Ben Russell from the National Crime Agency (NCA) adds: “Working to fight cyber crime and strengthen the UK’s cyber security offers young people exciting challenges and huge career possibilities. Within the NCA’s National Cyber Crime Unit, we use skills ranging from data analysis to computer programming and from digital forensics to industry relations, all of which contribute to our unique work against the most serious international cyber criminals. This type of work is not just for one kind of person, so we urge anyone with an interest in technology and the online world to look into opportunities in law enforcement and cyber security.”

Like thousands of young people across the UK the students who took part in the Cyber day were unaware they were already honing skills extremely valuable to industry, such as an ability to strategise by playing computer games.

FC, Head of Security at Raytheon says: “We need people in this industry with a breadth of skills, rather than necessarily having in-depth technical knowledge of one area. Programming skills are in-demand, as is the ability to handle and interpret large quantities of data, working out patterns and spotting odd behaviour in those patterns. Most importantly, we are looking for people with the ability and desire to keep learning new things, who pay attention to detail and who are able to adapt to changing situations. Cyber security is essentially about having the right mind-set – you can learn the skills.”
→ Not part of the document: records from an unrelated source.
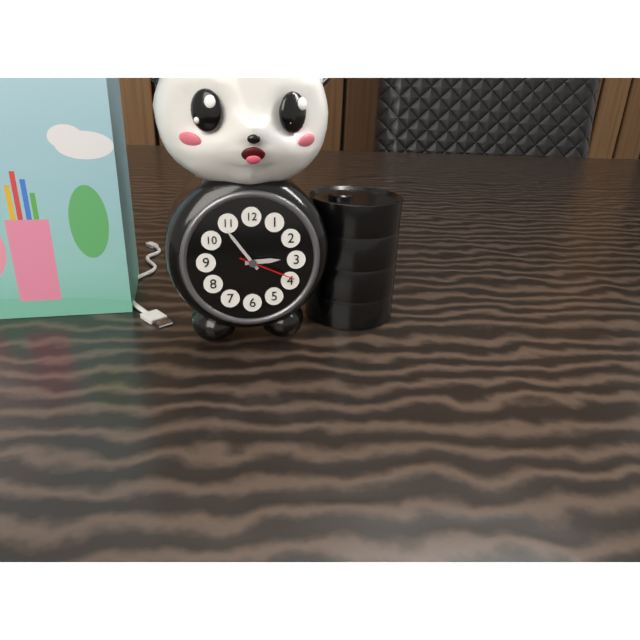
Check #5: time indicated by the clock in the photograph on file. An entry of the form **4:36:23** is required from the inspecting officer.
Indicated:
**2:54:19**
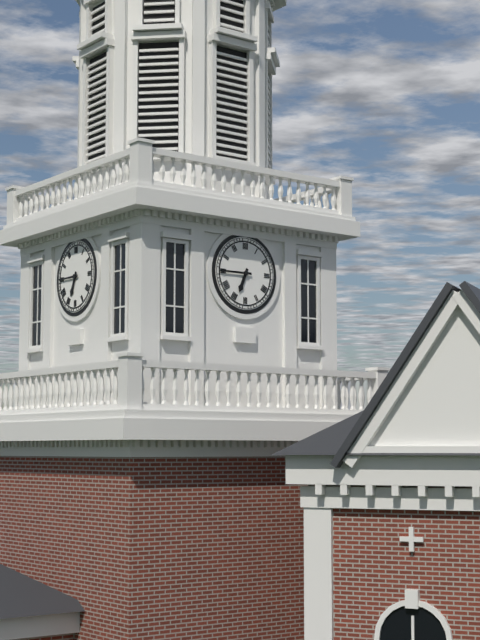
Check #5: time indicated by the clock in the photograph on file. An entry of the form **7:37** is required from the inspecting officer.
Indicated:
**6:45**
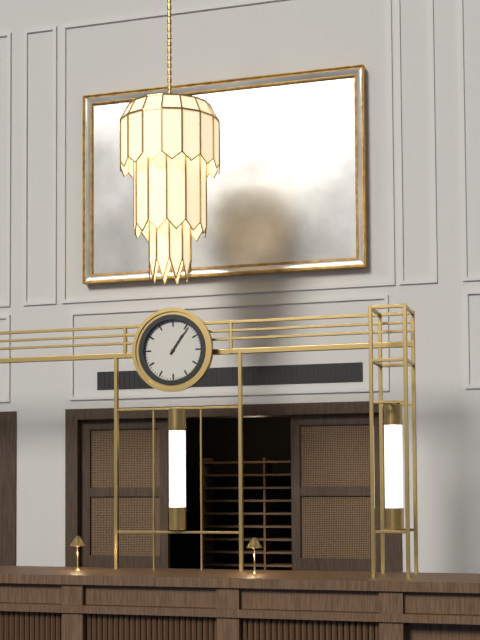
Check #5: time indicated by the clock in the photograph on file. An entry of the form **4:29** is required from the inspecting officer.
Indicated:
**1:06**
Dr Jessica Barker adds:Cyber security can be a well-paid profession, especially as you advance in your career. However, this is not what generally attracts people to the jobs, or what keeps them in the industry. The best thing about working in cyber security is the pace of change and the fact that there’s always something new to learn, which means you are never bored. People in this industry generally love to learn, and to share that knowledge, which means that it is a very supportive community where people like to pass on what they have discovered. Every industry needs cyber security professionals, too, so whether you are interested in sport, fashion, politics, TV, the media or anything else – everyone needs to keep their information safe so there are opportunities to work wherever you want.”